__TASK__
The lines from the start of the listing through the line containing "en todos los" should be printed exactly, and no other lines should be printed.

__SOURCE MATERIAL__
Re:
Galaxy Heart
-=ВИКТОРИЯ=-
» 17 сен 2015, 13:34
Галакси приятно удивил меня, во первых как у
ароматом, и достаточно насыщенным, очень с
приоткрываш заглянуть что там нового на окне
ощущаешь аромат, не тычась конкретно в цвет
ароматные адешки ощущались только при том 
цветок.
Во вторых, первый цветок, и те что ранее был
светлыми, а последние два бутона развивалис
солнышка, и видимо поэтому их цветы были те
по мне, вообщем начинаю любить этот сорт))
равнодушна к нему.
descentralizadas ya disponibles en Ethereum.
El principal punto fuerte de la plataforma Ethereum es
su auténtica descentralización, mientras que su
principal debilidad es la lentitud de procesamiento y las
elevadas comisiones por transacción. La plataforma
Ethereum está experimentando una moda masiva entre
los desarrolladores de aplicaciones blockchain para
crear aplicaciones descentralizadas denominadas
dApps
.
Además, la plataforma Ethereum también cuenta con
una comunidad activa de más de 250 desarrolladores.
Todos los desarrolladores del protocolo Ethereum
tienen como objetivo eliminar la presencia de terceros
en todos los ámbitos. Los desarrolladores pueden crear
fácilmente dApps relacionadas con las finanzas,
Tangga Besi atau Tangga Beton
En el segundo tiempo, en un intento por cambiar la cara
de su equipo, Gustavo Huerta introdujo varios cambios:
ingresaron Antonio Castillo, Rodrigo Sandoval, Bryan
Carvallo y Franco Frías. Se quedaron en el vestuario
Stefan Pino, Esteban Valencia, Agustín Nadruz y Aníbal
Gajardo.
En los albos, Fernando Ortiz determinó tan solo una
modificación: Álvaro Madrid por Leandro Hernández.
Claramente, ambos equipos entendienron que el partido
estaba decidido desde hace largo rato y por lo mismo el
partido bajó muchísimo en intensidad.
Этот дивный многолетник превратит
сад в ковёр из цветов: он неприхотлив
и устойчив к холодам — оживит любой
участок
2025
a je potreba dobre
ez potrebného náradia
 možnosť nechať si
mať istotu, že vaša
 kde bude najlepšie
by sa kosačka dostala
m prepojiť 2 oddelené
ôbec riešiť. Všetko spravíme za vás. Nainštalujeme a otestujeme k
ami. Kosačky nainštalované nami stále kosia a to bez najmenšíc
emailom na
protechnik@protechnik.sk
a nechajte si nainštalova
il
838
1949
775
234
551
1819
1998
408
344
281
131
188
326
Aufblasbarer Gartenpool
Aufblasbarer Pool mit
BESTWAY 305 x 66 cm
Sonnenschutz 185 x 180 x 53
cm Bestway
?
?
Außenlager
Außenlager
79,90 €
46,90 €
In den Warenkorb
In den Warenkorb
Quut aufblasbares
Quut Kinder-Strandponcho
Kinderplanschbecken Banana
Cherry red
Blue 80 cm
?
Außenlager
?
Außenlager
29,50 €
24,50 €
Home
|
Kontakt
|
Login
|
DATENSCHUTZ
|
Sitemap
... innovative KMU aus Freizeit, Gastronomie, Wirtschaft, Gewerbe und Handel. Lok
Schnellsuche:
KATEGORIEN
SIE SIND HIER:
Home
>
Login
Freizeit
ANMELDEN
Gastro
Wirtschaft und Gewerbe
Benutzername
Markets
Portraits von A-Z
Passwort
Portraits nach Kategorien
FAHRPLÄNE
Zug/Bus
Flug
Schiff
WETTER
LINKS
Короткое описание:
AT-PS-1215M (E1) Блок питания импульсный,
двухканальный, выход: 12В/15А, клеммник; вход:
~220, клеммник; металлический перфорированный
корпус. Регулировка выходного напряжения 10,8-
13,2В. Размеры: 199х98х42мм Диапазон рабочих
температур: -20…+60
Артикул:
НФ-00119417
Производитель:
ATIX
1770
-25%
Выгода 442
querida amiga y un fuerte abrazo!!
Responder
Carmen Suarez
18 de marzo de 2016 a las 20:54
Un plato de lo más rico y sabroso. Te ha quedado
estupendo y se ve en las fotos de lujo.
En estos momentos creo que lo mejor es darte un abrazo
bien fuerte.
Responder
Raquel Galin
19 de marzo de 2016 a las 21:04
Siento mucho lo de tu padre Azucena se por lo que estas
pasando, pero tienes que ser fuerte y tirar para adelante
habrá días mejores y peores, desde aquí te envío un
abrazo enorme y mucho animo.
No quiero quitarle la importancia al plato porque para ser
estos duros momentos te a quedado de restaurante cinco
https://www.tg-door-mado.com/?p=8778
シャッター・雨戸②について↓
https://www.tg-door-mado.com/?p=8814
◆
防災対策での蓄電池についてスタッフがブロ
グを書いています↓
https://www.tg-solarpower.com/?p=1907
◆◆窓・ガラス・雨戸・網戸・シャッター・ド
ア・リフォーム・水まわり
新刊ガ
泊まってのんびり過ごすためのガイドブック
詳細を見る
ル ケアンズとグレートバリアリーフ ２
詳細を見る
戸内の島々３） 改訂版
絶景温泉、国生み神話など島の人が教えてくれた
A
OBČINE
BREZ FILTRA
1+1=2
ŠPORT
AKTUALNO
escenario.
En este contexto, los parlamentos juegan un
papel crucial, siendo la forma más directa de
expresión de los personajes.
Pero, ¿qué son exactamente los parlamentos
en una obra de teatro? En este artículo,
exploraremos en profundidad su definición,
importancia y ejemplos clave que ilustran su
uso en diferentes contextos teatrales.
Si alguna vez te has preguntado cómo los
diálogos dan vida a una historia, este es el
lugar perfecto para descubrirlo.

__RESULT__
Re:
Galaxy Heart
-=ВИКТОРИЯ=-
» 17 сен 2015, 13:34
Галакси приятно удивил меня, во первых как у
ароматом, и достаточно насыщенным, очень с
приоткрываш заглянуть что там нового на окне
ощущаешь аромат, не тычась конкретно в цвет
ароматные адешки ощущались только при том 
цветок.
Во вторых, первый цветок, и те что ранее был
светлыми, а последние два бутона развивалис
солнышка, и видимо поэтому их цветы были те
по мне, вообщем начинаю любить этот сорт))
равнодушна к нему.
descentralizadas ya disponibles en Ethereum.
El principal punto fuerte de la plataforma Ethereum es
su auténtica descentralización, mientras que su
principal debilidad es la lentitud de procesamiento y las
elevadas comisiones por transacción. La plataforma
Ethereum está experimentando una moda masiva entre
los desarrolladores de aplicaciones blockchain para
crear aplicaciones descentralizadas denominadas
dApps
.
Además, la plataforma Ethereum también cuenta con
una comunidad activa de más de 250 desarrolladores.
Todos los desarrolladores del protocolo Ethereum
tienen como objetivo eliminar la presencia de terceros
en todos los ámbitos. Los desarrolladores pueden crear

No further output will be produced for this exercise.